Читать книгу Geheime Kräfte - Roland E. Koch - Страница 17
PHILOSOPHIE 1
ОглавлениеEin Mann hatte lange studiert, unter anderem Philosophie. Damit war er zuerst nicht weiter aufgefallen. Einige Jahre hatte er sogar Geld vom Staat bekommen, doch dann änderte sich der Wind, und viele Kommilitonen fanden lukrative Stellen oder strebten eilig danach. Eine Wirtschaftskrise kam und ging, die Zahl der Arbeitslosen stieg. Der Mann studierte, bis seine Förderung eingestellt und Studiengebühren erhoben wurden. Man schloss ihn zwangsweise aus. Vieles wurde schwieriger, die Krankenversicherung, das Wohnen, das Essen, denn er konnte nicht mehr billig die Mensa besuchen. Seine früheren Freunde ermahnten ihn regelrecht, sich endlich einen Job zu suchen. Sein Philosophieprofessor aber hatte ihm gesagt, man brauche zehn oder zwanzig Jahre, bis man die Anfänge verstanden habe.
Also las er weiter, lieh sich immer neue Bücher aus. Er versuchte dies und das, aber da er nicht mehr Student war, bekam er schwer einen Job. Er arbeitete in einem Weinladen, was ihm gut gefiel. Er kannte sich ein bisschen mit Wein aus, aber die Lage stimmte nicht, und der Laden musste schließen. Die Eltern des Mannes enterbten ihn zugunsten seiner Schwester, die Beamtin geworden war und sich mehr um sie kümmerte. Eine Freundin, mit der er drei Jahre zusammen gewesen war, heiratete und bekam ein Baby.

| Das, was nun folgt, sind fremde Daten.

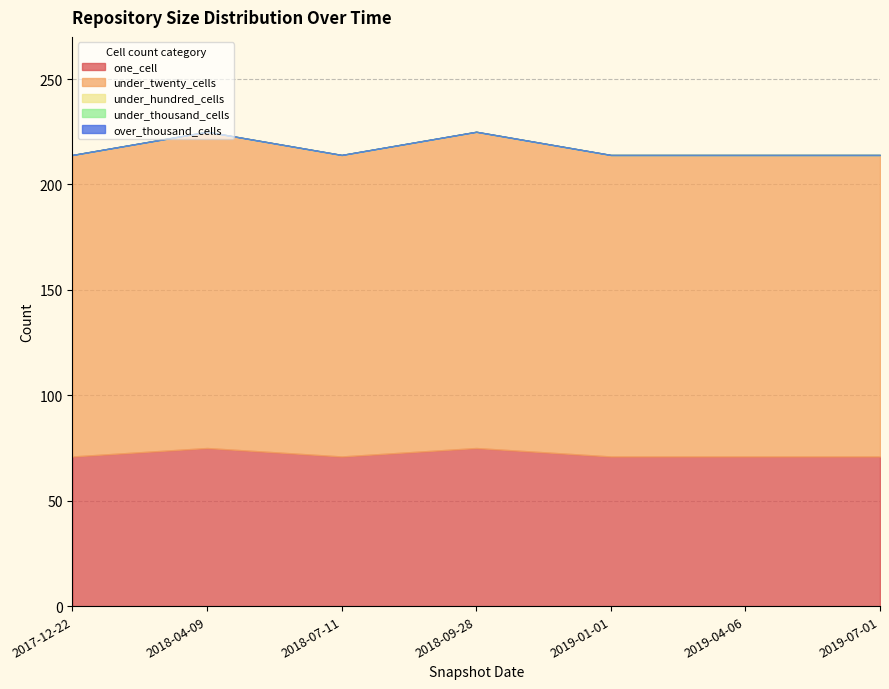

True or false: over_thousand_cells and under_thousand_cells intersect in this chart.

False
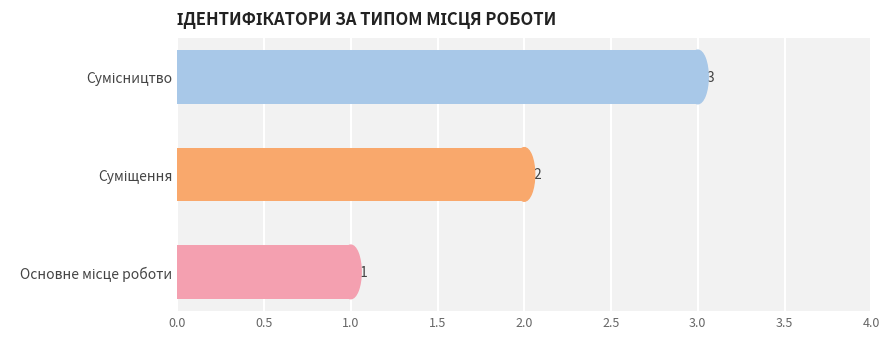

Count the values in the range 1 to 3.

3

Er wohnte in einem Dachzimmer, das sich im Winter schlecht heizen ließ und ging wie gewohnt jeden Tag zur Universität. Er bekam jetzt den Regelsatz, mit dem er meistens auskam, da er nicht mehr in Kneipen ging, auf Alkohol und Reisen verzichtete und sich kaum neue Kleidung kaufte. Im Sommer saß er im Schlosspark und las Bücher, die nichts kosteten, da er sie aus der Universitätsbibliothek ausgeliehen hatte.
So stand er eines Morgens wie immer recht spät auf, trank seinen Tee, las im Wittgenstein, ging durch den Park zur Universität, traf unterwegs ein paar Bekannte und spürte, wie er heute, genau an diesem Tag, die Anfangsgründe der Philosophie hinter sich gelassen hatte. Niemand, dachte er, könne glücklicher und zufriedener, weiser und gelassener, freier von Sorgen und Schmerzen sein als er.